Render every line of the data exactly as written, and leave out the pictures.

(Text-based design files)
== Segment start ==

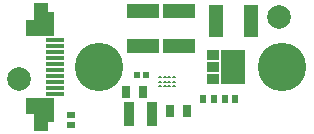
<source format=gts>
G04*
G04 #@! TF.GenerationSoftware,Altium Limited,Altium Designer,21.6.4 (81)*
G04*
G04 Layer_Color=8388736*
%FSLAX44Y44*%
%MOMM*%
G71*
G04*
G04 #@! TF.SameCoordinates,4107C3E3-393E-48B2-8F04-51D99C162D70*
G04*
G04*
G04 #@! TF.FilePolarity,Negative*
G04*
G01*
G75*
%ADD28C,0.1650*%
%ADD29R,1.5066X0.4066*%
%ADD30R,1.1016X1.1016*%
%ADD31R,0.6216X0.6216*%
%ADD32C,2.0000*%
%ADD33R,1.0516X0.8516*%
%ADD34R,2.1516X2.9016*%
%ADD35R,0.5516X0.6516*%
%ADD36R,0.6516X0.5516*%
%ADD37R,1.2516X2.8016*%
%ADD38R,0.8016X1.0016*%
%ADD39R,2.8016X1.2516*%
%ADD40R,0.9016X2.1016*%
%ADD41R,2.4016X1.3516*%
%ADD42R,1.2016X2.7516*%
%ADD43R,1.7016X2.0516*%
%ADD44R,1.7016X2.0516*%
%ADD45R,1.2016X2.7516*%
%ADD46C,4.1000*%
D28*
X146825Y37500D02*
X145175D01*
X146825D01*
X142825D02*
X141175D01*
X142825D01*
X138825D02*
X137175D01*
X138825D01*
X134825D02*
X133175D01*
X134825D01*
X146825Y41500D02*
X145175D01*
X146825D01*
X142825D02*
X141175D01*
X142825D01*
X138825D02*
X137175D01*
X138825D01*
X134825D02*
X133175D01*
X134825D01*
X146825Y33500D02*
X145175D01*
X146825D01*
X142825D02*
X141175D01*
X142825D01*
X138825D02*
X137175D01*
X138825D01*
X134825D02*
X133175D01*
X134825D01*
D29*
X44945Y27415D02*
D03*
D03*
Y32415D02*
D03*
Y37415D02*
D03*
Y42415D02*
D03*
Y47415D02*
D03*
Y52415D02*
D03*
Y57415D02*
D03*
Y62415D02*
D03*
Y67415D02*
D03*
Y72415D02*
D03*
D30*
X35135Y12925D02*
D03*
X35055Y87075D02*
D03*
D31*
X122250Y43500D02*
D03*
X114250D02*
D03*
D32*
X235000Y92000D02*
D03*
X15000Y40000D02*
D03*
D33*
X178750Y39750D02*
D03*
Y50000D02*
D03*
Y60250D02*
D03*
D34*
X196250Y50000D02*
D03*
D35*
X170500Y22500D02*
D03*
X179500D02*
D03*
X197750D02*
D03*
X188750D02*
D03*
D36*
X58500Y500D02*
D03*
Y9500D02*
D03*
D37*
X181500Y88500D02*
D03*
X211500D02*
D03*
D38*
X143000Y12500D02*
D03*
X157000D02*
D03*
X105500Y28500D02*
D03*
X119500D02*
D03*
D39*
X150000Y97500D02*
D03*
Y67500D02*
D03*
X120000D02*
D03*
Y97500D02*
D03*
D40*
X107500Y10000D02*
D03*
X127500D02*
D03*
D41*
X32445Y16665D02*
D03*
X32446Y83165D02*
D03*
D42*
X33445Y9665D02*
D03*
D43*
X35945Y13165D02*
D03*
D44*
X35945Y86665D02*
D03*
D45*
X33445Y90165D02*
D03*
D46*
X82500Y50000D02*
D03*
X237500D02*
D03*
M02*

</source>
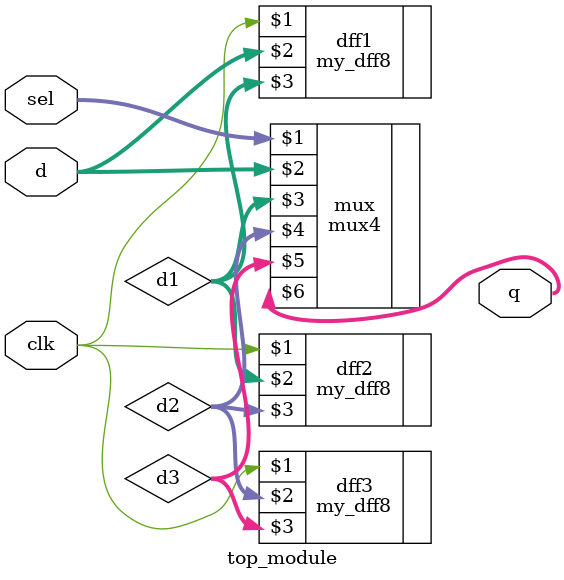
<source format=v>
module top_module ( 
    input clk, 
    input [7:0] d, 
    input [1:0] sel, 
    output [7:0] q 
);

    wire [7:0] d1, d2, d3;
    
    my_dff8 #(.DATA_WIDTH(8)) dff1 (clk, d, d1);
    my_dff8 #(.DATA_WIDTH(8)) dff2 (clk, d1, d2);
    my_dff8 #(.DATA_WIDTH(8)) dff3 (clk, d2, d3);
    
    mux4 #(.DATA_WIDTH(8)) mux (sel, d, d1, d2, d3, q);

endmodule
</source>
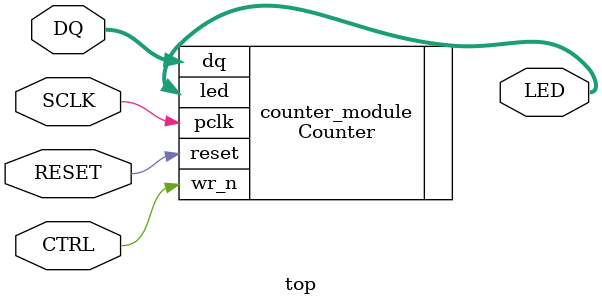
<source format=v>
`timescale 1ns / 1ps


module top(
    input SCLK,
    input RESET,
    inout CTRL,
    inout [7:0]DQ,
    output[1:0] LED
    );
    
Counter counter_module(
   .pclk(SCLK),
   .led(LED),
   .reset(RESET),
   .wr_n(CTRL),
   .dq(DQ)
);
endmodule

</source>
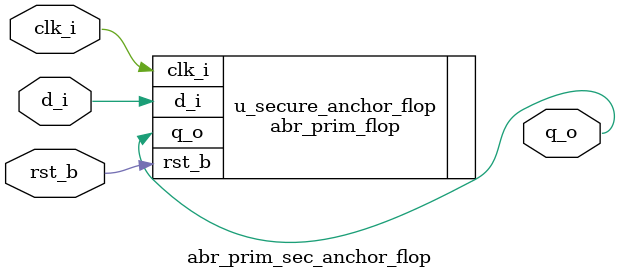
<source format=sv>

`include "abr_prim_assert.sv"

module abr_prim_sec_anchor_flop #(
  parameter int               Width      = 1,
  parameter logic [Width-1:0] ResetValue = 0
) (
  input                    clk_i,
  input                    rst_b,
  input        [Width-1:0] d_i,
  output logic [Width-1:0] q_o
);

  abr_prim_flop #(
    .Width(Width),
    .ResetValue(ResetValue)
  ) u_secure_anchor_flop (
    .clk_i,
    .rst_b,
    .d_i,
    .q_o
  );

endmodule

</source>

== Segment end ==

OUTPUT BELOW
<source format=gts>
G04*
G04 #@! TF.GenerationSoftware,Altium Limited,Altium Designer,21.6.4 (81)*
G04*
G04 Layer_Color=8388736*
%FSLAX44Y44*%
%MOMM*%
G71*
G04*
G04 #@! TF.SameCoordinates,4107C3E3-393E-48B2-8F04-51D99C162D70*
G04*
G04*
G04 #@! TF.FilePolarity,Negative*
G04*
G01*
G75*
%ADD28C,0.1650*%
%ADD29R,1.5066X0.4066*%
%ADD30R,1.1016X1.1016*%
%ADD31R,0.6216X0.6216*%
%ADD32C,2.0000*%
%ADD33R,1.0516X0.8516*%
%ADD34R,2.1516X2.9016*%
%ADD35R,0.5516X0.6516*%
%ADD36R,0.6516X0.5516*%
%ADD37R,1.2516X2.8016*%
%ADD38R,0.8016X1.0016*%
%ADD39R,2.8016X1.2516*%
%ADD40R,0.9016X2.1016*%
%ADD41R,2.4016X1.3516*%
%ADD42R,1.2016X2.7516*%
%ADD43R,1.7016X2.0516*%
%ADD44R,1.7016X2.0516*%
%ADD45R,1.2016X2.7516*%
%ADD46C,4.1000*%
D28*
X146825Y37500D02*
X145175D01*
X146825D01*
X142825D02*
X141175D01*
X142825D01*
X138825D02*
X137175D01*
X138825D01*
X134825D02*
X133175D01*
X134825D01*
X146825Y41500D02*
X145175D01*
X146825D01*
X142825D02*
X141175D01*
X142825D01*
X138825D02*
X137175D01*
X138825D01*
X134825D02*
X133175D01*
X134825D01*
X146825Y33500D02*
X145175D01*
X146825D01*
X142825D02*
X141175D01*
X142825D01*
X138825D02*
X137175D01*
X138825D01*
X134825D02*
X133175D01*
X134825D01*
D29*
X44945Y27415D02*
D03*
D03*
Y32415D02*
D03*
Y37415D02*
D03*
Y42415D02*
D03*
Y47415D02*
D03*
Y52415D02*
D03*
Y57415D02*
D03*
Y62415D02*
D03*
Y67415D02*
D03*
Y72415D02*
D03*
D30*
X35135Y12925D02*
D03*
X35055Y87075D02*
D03*
D31*
X122250Y43500D02*
D03*
X114250D02*
D03*
D32*
X235000Y92000D02*
D03*
X15000Y40000D02*
D03*
D33*
X178750Y39750D02*
D03*
Y50000D02*
D03*
Y60250D02*
D03*
D34*
X196250Y50000D02*
D03*
D35*
X170500Y22500D02*
D03*
X179500D02*
D03*
X197750D02*
D03*
X188750D02*
D03*
D36*
X58500Y500D02*
D03*
Y9500D02*
D03*
D37*
X181500Y88500D02*
D03*
X211500D02*
D03*
D38*
X143000Y12500D02*
D03*
X157000D02*
D03*
X105500Y28500D02*
D03*
X119500D02*
D03*
D39*
X150000Y97500D02*
D03*
Y67500D02*
D03*
X120000D02*
D03*
Y97500D02*
D03*
D40*
X107500Y10000D02*
D03*
X127500D02*
D03*
D41*
X32445Y16665D02*
D03*
X32446Y83165D02*
D03*
D42*
X33445Y9665D02*
D03*
D43*
X35945Y13165D02*
D03*
D44*
X35945Y86665D02*
D03*
D45*
X33445Y90165D02*
D03*
D46*
X82500Y50000D02*
D03*
X237500D02*
D03*
M02*

</source>
<source format=v>
module top_module ( 
    input clk, 
    input [7:0] d, 
    input [1:0] sel, 
    output [7:0] q 
);

    wire [7:0] d1, d2, d3;
    
    my_dff8 #(.DATA_WIDTH(8)) dff1 (clk, d, d1);
    my_dff8 #(.DATA_WIDTH(8)) dff2 (clk, d1, d2);
    my_dff8 #(.DATA_WIDTH(8)) dff3 (clk, d2, d3);
    
    mux4 #(.DATA_WIDTH(8)) mux (sel, d, d1, d2, d3, q);

endmodule
</source>
<source format=v>
`timescale 1ns / 1ps


module top(
    input SCLK,
    input RESET,
    inout CTRL,
    inout [7:0]DQ,
    output[1:0] LED
    );
    
Counter counter_module(
   .pclk(SCLK),
   .led(LED),
   .reset(RESET),
   .wr_n(CTRL),
   .dq(DQ)
);
endmodule

</source>
<source format=sv>

`include "abr_prim_assert.sv"

module abr_prim_sec_anchor_flop #(
  parameter int               Width      = 1,
  parameter logic [Width-1:0] ResetValue = 0
) (
  input                    clk_i,
  input                    rst_b,
  input        [Width-1:0] d_i,
  output logic [Width-1:0] q_o
);

  abr_prim_flop #(
    .Width(Width),
    .ResetValue(ResetValue)
  ) u_secure_anchor_flop (
    .clk_i,
    .rst_b,
    .d_i,
    .q_o
  );

endmodule

</source>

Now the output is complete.